In conjunction with the sale of the Notes, the Company incurred a placement fee of $32,800 and issued 42,400 common stock warrants to the placement agents at an exercise price of $1.09 per share.  These warrants were exercised in November 2015.  The fair value of the warrants was determined to be approximately $15,000 using the Black-Scholes-Merton valuation technique.  The total direct costs of approximately $47,800 were recorded as deferred financing costs and were amortized over the term of the Notes using the effective interest method.  Further, the placement agent warrants are classified in stockholders’ equity because they achieved all of the requisite conditions for equity classification in accordance with GAAP.
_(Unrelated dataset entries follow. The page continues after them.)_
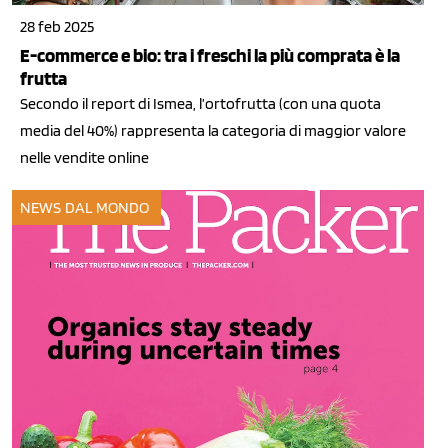
28 feb 2025
E-commerce e bio: tra i freschi la più comprata è la
frutta
Secondo il report di Ismea, l’ortofrutta (con una quota
media del 40%) rappresenta la categoria di maggior valore
nelle vendite online
NEWS DAL MONDO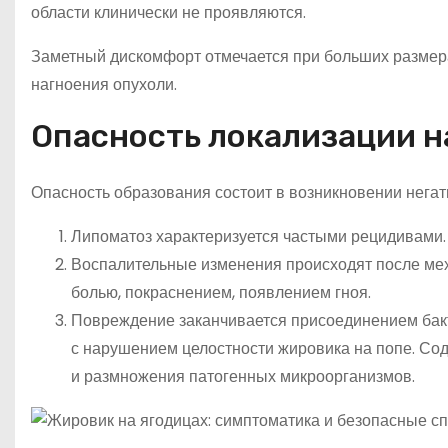
области клинически не проявляются.
Заметный дискомфорт отмечается при больших размера
нагноения опухоли.
Опасность локализации н
Опасность образования состоит в возникновении негат
Липоматоз характеризуется частыми рецидивами.
Воспалительные изменения происходят после ме
болью, покраснением, появлением гноя.
Повреждение заканчивается присоединением бак
с нарушением целостности жировика на попе. Со
и размножения патогенных микроорганизмов.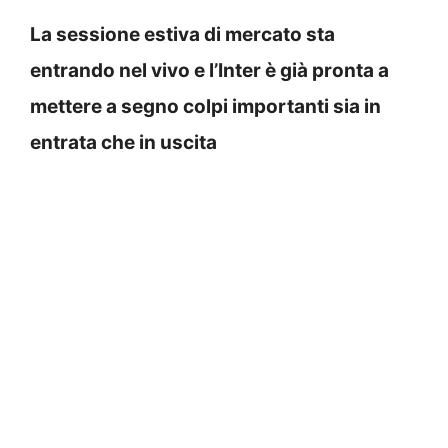
La sessione estiva di mercato sta
entrando nel vivo e l’Inter è già pronta a
mettere a segno colpi importanti sia in
entrata che in uscita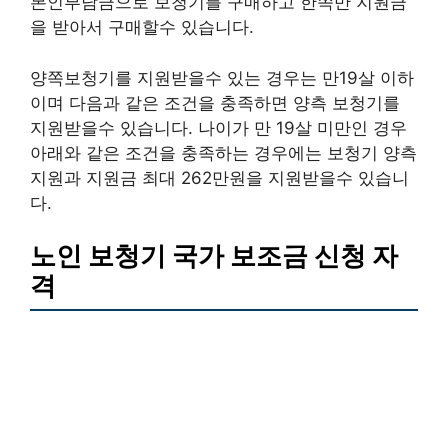
본인부담금으로 보청기를 구매하고 한쪽만 지원금
을 받아서 구매할수 있습니다.
양쪽보청기를 지원받을수 있는 경우는 만19살 이하
이며 다음과 같은 조건을 충족하면 양측 보청기를
지원받을수 있습니다. 나이가 만 19살 미만인 경우
아래와 같은 조건을 충족하는 경우에는 보청기 양측
지원과 지원금 최대 262만원을 지원받을수 있습니
다.
노인 보청기 국가 보조금 신청 자
격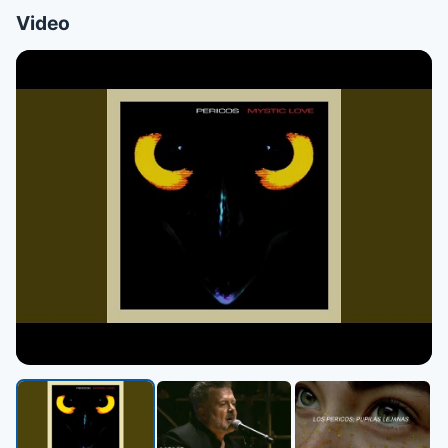
Video
▶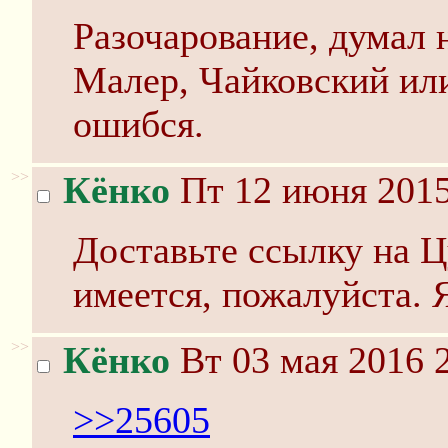
Разочарование, думал 
Малер, Чайковский или
ошибся.
>>
Кёнко
Пт 12 июня 2015
Доставьте ссылку на Ц
имеется, пожалуйста. Я
>>
Кёнко
Вт 03 мая 2016 
>>25605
During the months of January and February 2013, all holders of the Notes converted their interest in this obligation to shares of MiMedx common stock.  The total amount of debt plus accrued interest that was exchanged was approximately $5,272,000.  In conjunction with this exchange, approximately 5,272,000 shares of the Company’s common stock were issued in full satisfaction of this obligation.  Included in this total are 532,260 shares representing the CEO’s conversion of his Note.  This also resulted in the acceleration of amortization of debt discount and total interest expense of approximately $1,328,000 during the year ended December 31, 2013.
Credit Facility
On October 12, 2015, the Company and its subsidiaries entered into a Credit Agreement (the "Credit Agreement") with certain lenders and Bank of America, N.A., as administrative agent. The Credit Agreement establishes a senior secured revolving credit facility in favor of the Company with a maturity date of October 12, 2018 and an aggregate lender commitment of up to $50 million. The Credit Agreement also provides for an uncommitted incremental facility of up to $35 million, which can be exercised as one or more revolving commitment increases or new term loans, all subject to certain customary terms and conditions set forth in the Credit Agreement. Borrowings under the facility will bear interest at LIBOR plus 1.5% to 2.25%.  Fees paid in connection with the initiation of the credit facility totaled approximately $500,000.  These deferred financing costs are being amortized to interest expense over the three-year life of the facility. The Credit Agreement contains customary representations, warranties, covenants, and events of default. As of December 31, 2015, there were no outstanding revolving loans under the credit facility.